NCT ID: NCT01647503 Recruiting - Clinical trials for Primary Hyperparathyroidism

Differentially Expressed Proteins in Sporadic Parathyroid Tumors

Start date: July 2012
Phase: N/A
Study type: Observational

Primary hyperparathyroidism (PHPT) is one of the common endocrine disorders. The major clinical symptoms involve stones, bones, abdominal groans and psychiatric moans. Increased parathyroid cell proliferation and decreased calcium-mediated control of the PTH secretion are characteristic findings. The most common cause of PHPT is adenoma followed by hyperplasia and carcinoma.The molecular mechanisms involved in parathyroid tumorigenesis are partially known. Few genes have been identified and their roles are under study. The genes which are under study by different groups are unable to give a definite direction towards the understanding of parathyroid tumorigenesis and the mechanism involved in overgrowth of parathyroid tissue. So identifying different proteins and their regulation pattern from adenomas to carcinomas will be the initial steps towards understanding the proteins involved in tumorigenesis of parathyroid tissues. By using proteomics approach one can generate protein level information. In this study, using a combined approach based on 2 D gel electrophoresis and mass spectrometry (MS), the investigators propose to study a comparative proteomics to examine the changes of protein profiles in parathyroid tumor tissues with normal and hyperplasic parathyroid tissues. This work plan will help us to understand differentially expressed proteins in patients with PHPT. This will help in understanding the disease and identifying better diagnostic and curative measures of the disease. The investigators are also planning to access nuclear morphometry changes in sporadic parathyroid tumors. It will help in establishing cellular and nuclear change pattern variations from normal to parathyroid tumors.

NCT ID: NCT01228786 Recruiting - Clinical trials for Primary Hyperparathyroidism (PHPT)

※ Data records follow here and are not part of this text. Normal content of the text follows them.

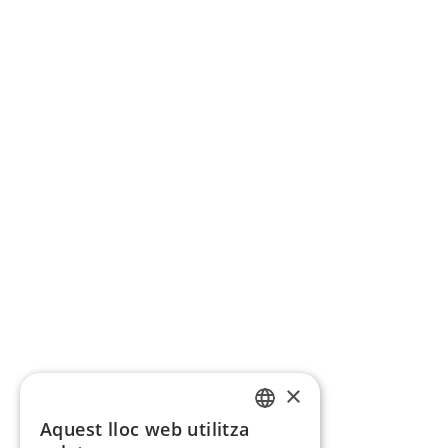
×
Aquest lloc web utilitza
CATALAN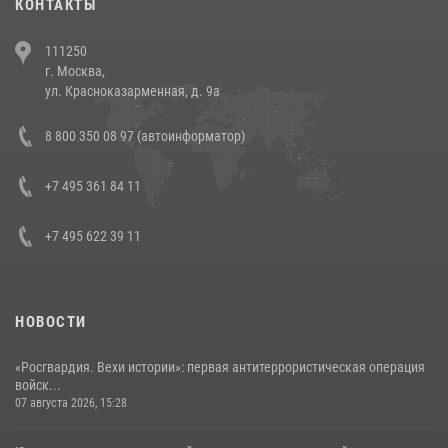
КОНТАКТЫ
В Челябинске росгвардейцы задержали злоумышленников,
111250
напавших на бригаду скорой помощи (видео)
г. Москва,
14 июля 2026, 12:20
1
ул. Красноказарменная, д. 9а
В Росгвардии прошла военно-научная конференция по обобщению
8 800 350 08 97 (автоинформатор)
боевого опыта
08 июля 2026, 07:01
+7 495 361 84 11
+7 495 622 39 11
НОВОСТИ
«Росгвардия. Вехи истории»: первая антитеррористическая операция
войск...
07 августа 2026, 15:28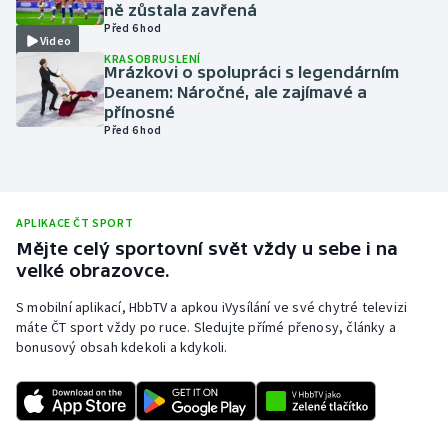
ně zůstala zavřená
Olympijské hry
Před 6 hod
Video
KRASOBRUSLENÍ
Mrázkovi o spolupráci s legendárním
Parasport
Deanem: Náročné, ale zajímavé a
přínosné
Plavání
Před 6 hod
Plážový volejbal
Ragby
APLIKACE ČT SPORT
Mějte celý sportovní svět vždy u sebe i na
Rychlobruslení
velké obrazovce.
S mobilní aplikací, HbbTV a apkou iVysílání ve své chytré televizi
Rychlostní kanoistika
máte ČT sport vždy po ruce. Sledujte přímé přenosy, články a
bonusový obsah kdekoli a kdykoli.
Short track
Sportovní střelba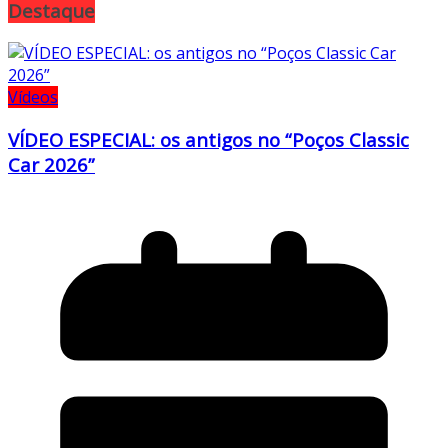
Destaque
Vídeos
VÍDEO ESPECIAL: os antigos no “Poços Classic
Car 2026”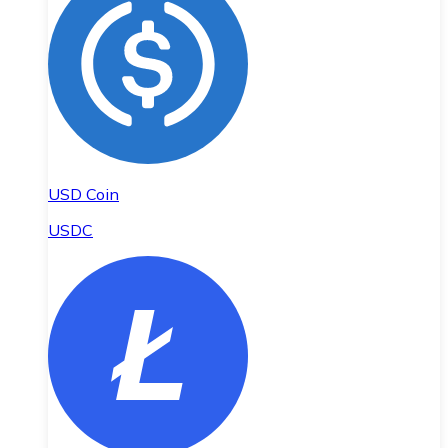
USD Coin
USDC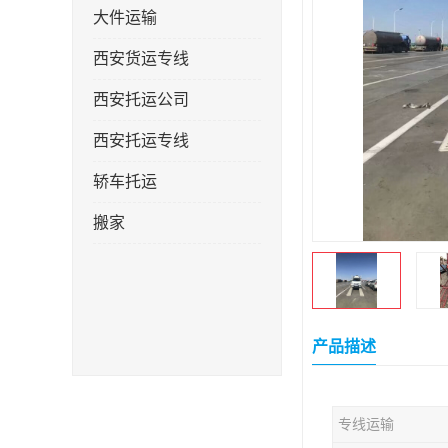
大件运输
西安货运专线
西安托运公司
西安托运专线
轿车托运
搬家
产品描述
专线运输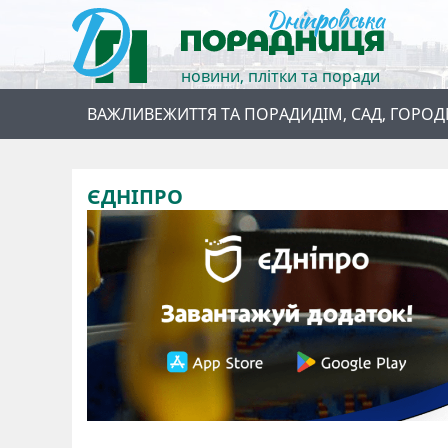
новини, плітки та поради
ВАЖЛИВЕ
ЖИТТЯ ТА ПОРАДИ
ДІМ, САД, ГОРОД
ЄДНІПРО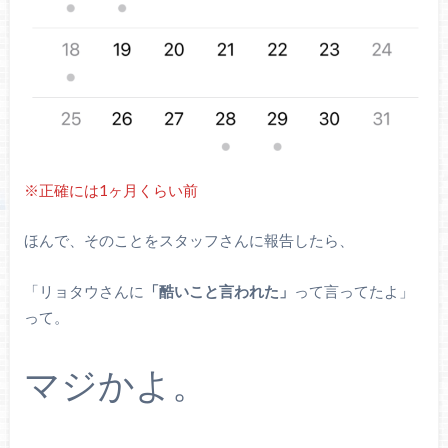
※正確には1ヶ月くらい前
ほんで、そのことをスタッフさんに報告したら、
「リョタウさんに
「酷いこと言われた」
って言ってたよ」
って。
マジかよ。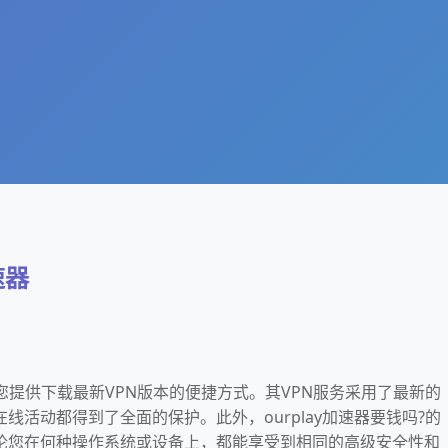
速器
?为您提供下载最新VPN版本的便捷方式。其VPN服务采用了最新的
线活动都得到了全面的保护。此外，ourplay加速器要钱吗?的
无论您在何种操作系统或设备上，都能享受到相同的高级安全性和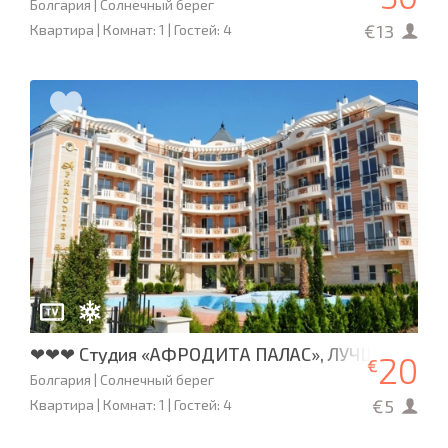
Болгария | Солнечный берег
€13
Квартира | Комнат: 1 | Гостей: 4
❤❤❤ Студия «АФРОДИТА ПАЛАС», ЛУЧШИЙ отд
20
€
Болгария | Солнечный берег
€5
Квартира | Комнат: 1 | Гостей: 4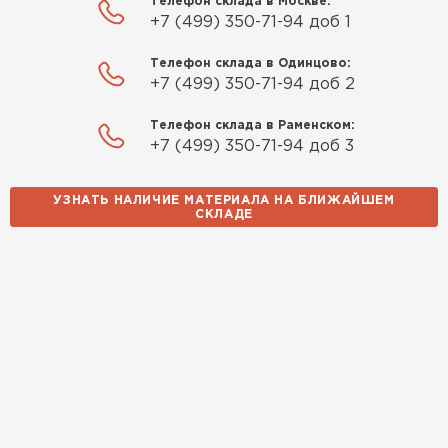
Телефон склада в Москве:
+7 (499) 350-71-94 доб 1
Телефон склада в Одинцово:
+7 (499) 350-71-94 доб 2
Телефон склада в Раменском:
+7 (499) 350-71-94 доб 3
УЗНАТЬ НАЛИЧИЕ МАТЕРИАЛА НА БЛИЖАЙШЕМ
СКЛАДЕ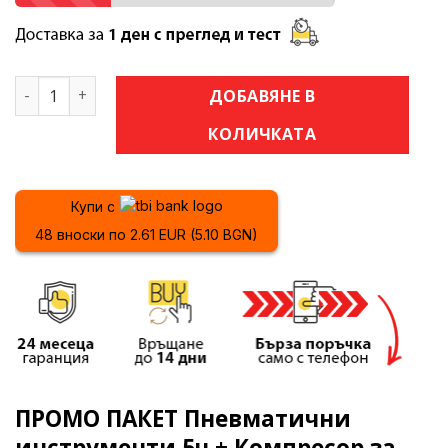
количество за ПРОМО ПАКЕТ Пневматични инструменти 
ДОБАВЯНЕ В
КОЛИЧКАТА
Купи с
48 вноски по 2.61 EUR (5.10 BGN)
ПРОМО ПАКЕТ Пневматични
инструменти 5ч + Компресор за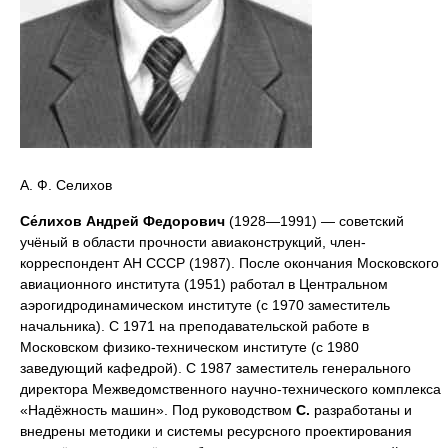
А. Ф. Селихов
Се́лихов Андрей Федорович
(1928—1991) — советский
учёный в области прочности авиаконструкций, член-
корреспондент АН СССР (1987). После окончания Московского
авиационного института (1951) работал в Центральном
аэрогидродинамическом институте (с 1970 заместитель
начальника). С 1971 на преподавательской работе в
Московском физико-техническом институте (с 1980
заведующий кафедрой). С 1987 заместитель генерального
директора Межведомственного научно-технического комплекса
«Надёжность машин». Под руководством
С.
разработаны и
внедрены методики и системы ресурсного проектирования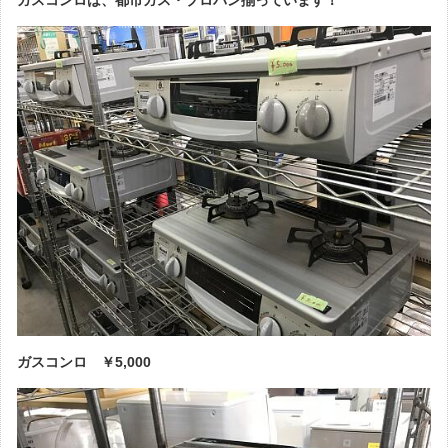
ガスコンロ ￥5,000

Regulation of Vitamin D Receptor (VDR),Calcium Sensing Receptor (CaSR), Cyclin D1,Ki67 and Proliferating Cell Nuclear Antigen (PCNA) in Primary Hyperparathyroidism

Start date: October 2007
Phase: N/A
Study type: Observational

The present study is designed to examine the expression of VDR, CaSR, PTH, Cyclin D1, Ki67 and PCNA and to find out its relationship with clinical parameters in parathyroid adenomas. Examination of the contribution of genes expression can elucidate the critical link between proliferation and functional abnormalities in parathyroid adenomas. Alternative to DNA and RNA, protein expression can provide a better understanding of this disease.

NCT ID: NCT00973336 Recruiting - Clinical trials for Primary Hyperparathyroidism

Primary Hyperparathyroidism: Does a Systematic Treatment Improve the Calcium and Bone Metabolism After Surgery?

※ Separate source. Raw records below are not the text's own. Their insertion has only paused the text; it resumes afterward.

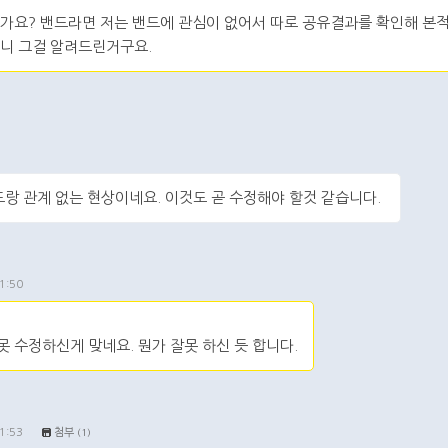
가요? 밴드라면 저는 밴드에 관심이 없어서 따로 공유결과를 확인해 본적
지니 그걸 알려드린거구요.
랑 관계 없는 현상이네요. 이것도 곧 수정해야 할것 같습니다.
댓글
1:50
 수정하신게 맞네요. 뭔가 잘못 하신 듯 합니다.
1:53
첨부
(1)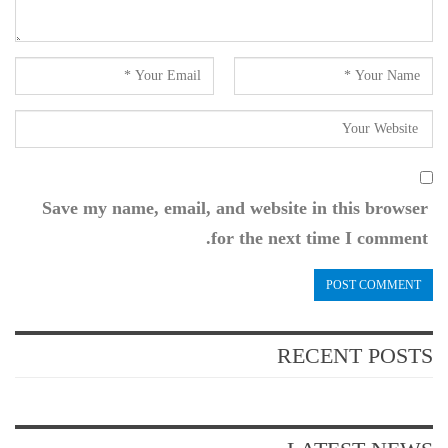
Save my name, email, and website in this browser
for the next time I comment.
RECENT POSTS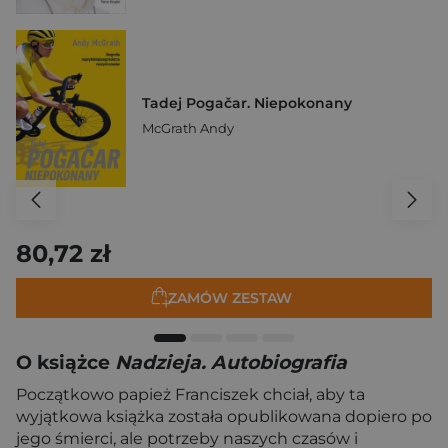
Tadej Pogačar. Niepokonany
McGrath Andy
80,72 zł
ZAMÓW ZESTAW
O książce
Nadzieja. Autobiografia
Początkowo papież Franciszek chciał, aby ta
wyjątkowa książka została opublikowana dopiero po
jego śmierci, ale potrzeby naszych czasów i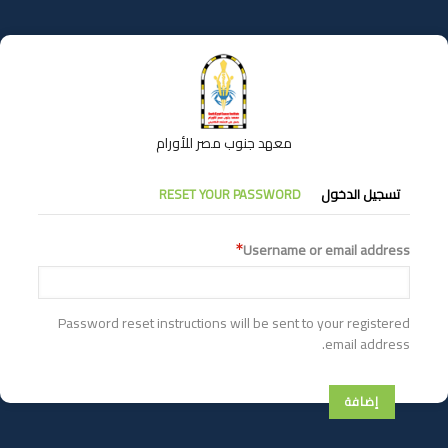
تجاوز
إلى
المحتوى
الرئيسي
معهد جنوب مصر للأورام
التبويبات
تسجيل الدخول
RESET YOUR PASSWORD
الأساسية
Username or email address
Password reset instructions will be sent to your registered
email address.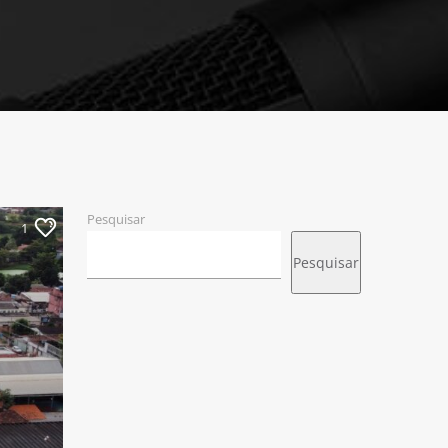
Pesquisar
1
Pesquisar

Start date: September 2009
Phase: Phase 2
Study type: Interventional

Primary Hyperparathyroidism (pHPT) increases bone turnover and resorption and thus calcium efflux out of bone. After successful surgical treatment of pHPT, bone takes up calcium again which may result in secondary hyperparathyroidism or even "hungry bone syndrome". Until today there are no studies about this problem helping to develop recommendations or guidelines how to prevent these symptoms. Study hypothesis: Calcium and vitamin D intake after surgery for PHPT protects the bone by keeping PTH in the normal range (less secondary, reactive hyperparathyroidism), prevents hungry bone- syndrome and improve bone-turnover markers (osteoporosis protection).